Could Spider-Man Ever Swing Back to Broadway?

(Photo: Jacob Cohl)

by Chris Peterson

With Spider-Man: Brand New Day set to hit movie theaters in July and it being 12 years since Spider-Man: Turn Off the Dark closed at the Lyric Theatre(formerly the Foxwoods Theatre), it feels like a fitting time to ask a question that still sounds a little ridiculous, but maybe should not be dismissed outright:

Could Spider-Man ever come back to Broadway?

I know. I know.

For many theatre fans, Turn Off the Dark is not remembered as a musical as much as it is remembered as a Broadway cautionary tale. The injuries. The delays. The rewrites. The budget. It became one of those productions where the drama around the show completely overtook whatever was happening on stage.

But I’ll say something that might get me lightly pelted with Playbills: I don’t think Spider-Man is an impossible Broadway idea.

In fact, I think the bones of a good musical were always there. Because at its core, Spider-Man is not a bad musical theatre character. Quite the opposite.

The problem with Turn Off the Dark was not that Spider-Man could never work on stage. The problem was that the original production became defined by risk. Physical risk. Financial risk. And eventually, the conversation around the show swallowed the show itself.

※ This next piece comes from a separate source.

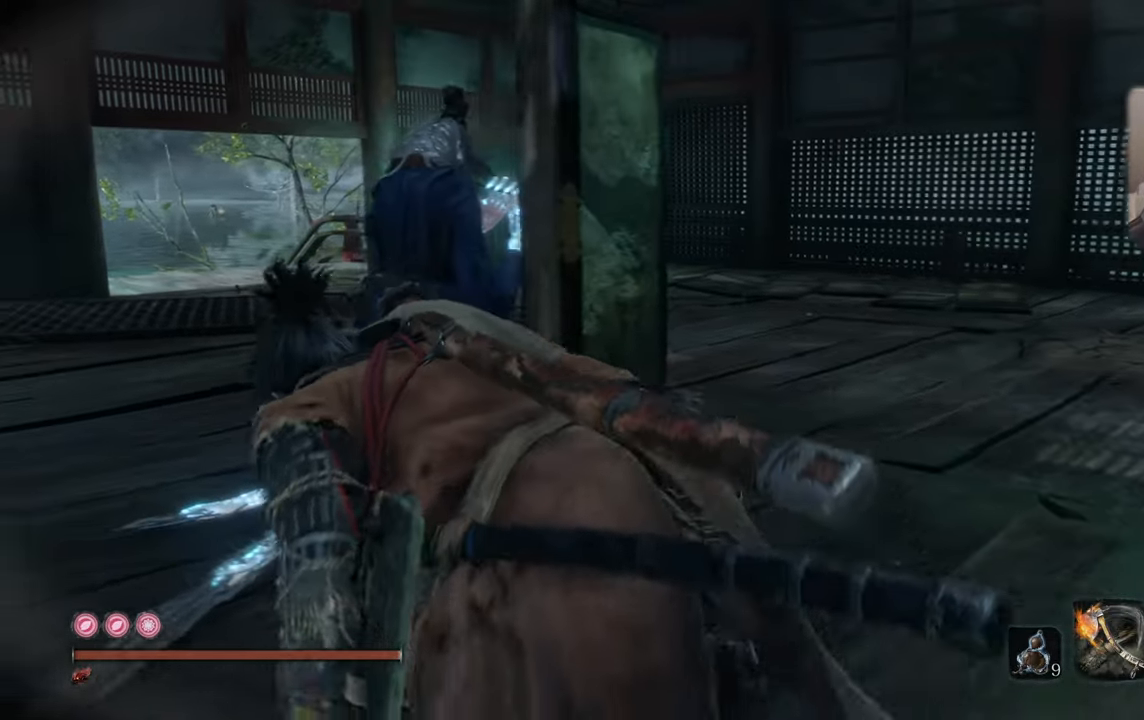
{"buttons": [], "left_stick": "up-left", "right_stick": "center", "events": [[83, "R3", "down"], [166, "R3", "up"]]}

So could it come back? In theory, yes.

In reality? Probably not.

Broadway in 2026 is not exactly built for financial experiments, especially ones involving superhero IP, extensive safety requirements, and a title with this much baggage. Producing any new musical on Broadway has become brutally expensive. Add flying, automation, fight choreography, insurance, and the inevitable marketing campaign needed to convince audiences this is not simply the old disaster in a new costume, and the numbers would likely become terrifying very quickly.

That might be the biggest reason a Spider-Man revival feels nearly impossible right now. Not because the idea could never work creatively, but because the economics of Broadway may not allow for the kind of patient, careful, rebuilt version the property would actually need.

A return would have to be a complete reimagining. The stunt work would need to be rebuilt from the ground up with safety, sustainability, and storytelling as the priorities. Audiences do not need Spider-Man flying over them every seven minutes to believe he is Spider-Man. As we’ve seen with the How to Train Your Dragon show at Universal’s Epic Universe, sometimes one well-staged moment can do more than ten dangerous ones.

The book would need serious attention, too. And honestly, some of the score deserves another look. Not all of it worked, but there were songs that had potential. A revised version by Bono and the Edge could keep what worked and lose what did not.

The biggest challenge, of course, is the brand damage. Spider-Man: Turn Off the Dark is still shorthand for Broadway chaos. Any producer touching it would have to know that the first headline would not be about the cast, score, or creative team. It would be about whether Broadway has lost its mind again.

But theatre has a long memory and a short one. Shows get reassessed. Ideas get rescued. Bad productions do not always mean bad concepts, excempt maybe Chess.